Two years after the death of Apple co-founder Steve Jobs, a lot of things have changed at Apple. The most obvious change is how Tim Cook had been placed to the position that was once occupied by his predecessor which enabled him to guide and expand the product lines of Apple, revamp the executive team, soothe the investors, and witness how the stock gets a beating.
The day when Steve Jobs died, Apple's share price closed at $378.25. Its highest closing price to date was achieved on September 19, 2012 at a record of $702.10 with $705.07 in intraday trading. Analysts predicted that the stock value could reach $1,650 per share by the year 2015.
So far, there are no signs yet that show such assumption is likely to happen. People have wondered if part of the blame goes to Cook while the other part goes to his fellow executives. Others are also looking at the possibility that perhaps Apple had been overvalued in September 2012 and now has slipped back to a more realistic state.
If we are to evaluate Cook's performance as the new CEO of Apple, we should consider that he didn't meet such without any preparation beforehand. Moreover, we should remember that he wasn't seen as a “superhero” that has been tasked to save a crumbling business just like what Yahoo's Marissa Mayer and HP's Leo Apotheker had been assigned to do.

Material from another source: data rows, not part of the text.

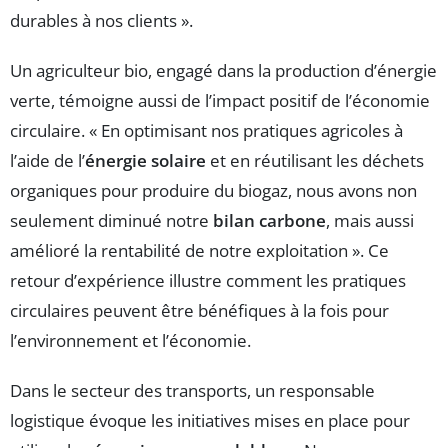
durables à nos clients ».
Un agriculteur bio, engagé dans la production d’énergie
verte, témoigne aussi de l’impact positif de l’économie
circulaire. « En optimisant nos pratiques agricoles à
l’aide de l’
énergie solaire
et en réutilisant les déchets
organiques pour produire du biogaz, nous avons non
seulement diminué notre
bilan carbone
, mais aussi
amélioré la rentabilité de notre exploitation ». Ce
retour d’expérience illustre comment les pratiques
circulaires peuvent être bénéfiques à la fois pour
l’environnement et l’économie.
Dans le secteur des transports, un responsable
logistique évoque les initiatives mises en place pour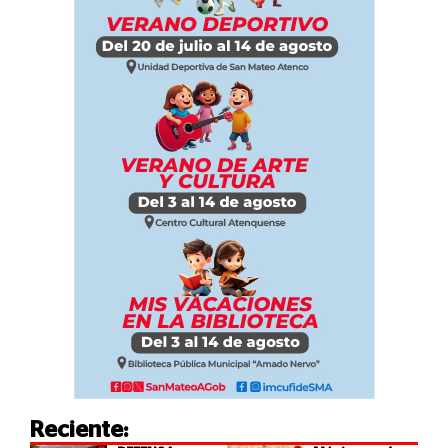
Reciente:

The first time that Jobs had allowed Tim Cook to be in-charge of Apple's daily business operations happened in early August 2004. Five years later, he took another leave and made Cook as the person in charge during his absence. His third leave of absence was filed on January 2011. During that same year in August, he formally passed his position to Cook. After merely two months, Jobs died and Cook was left on his own.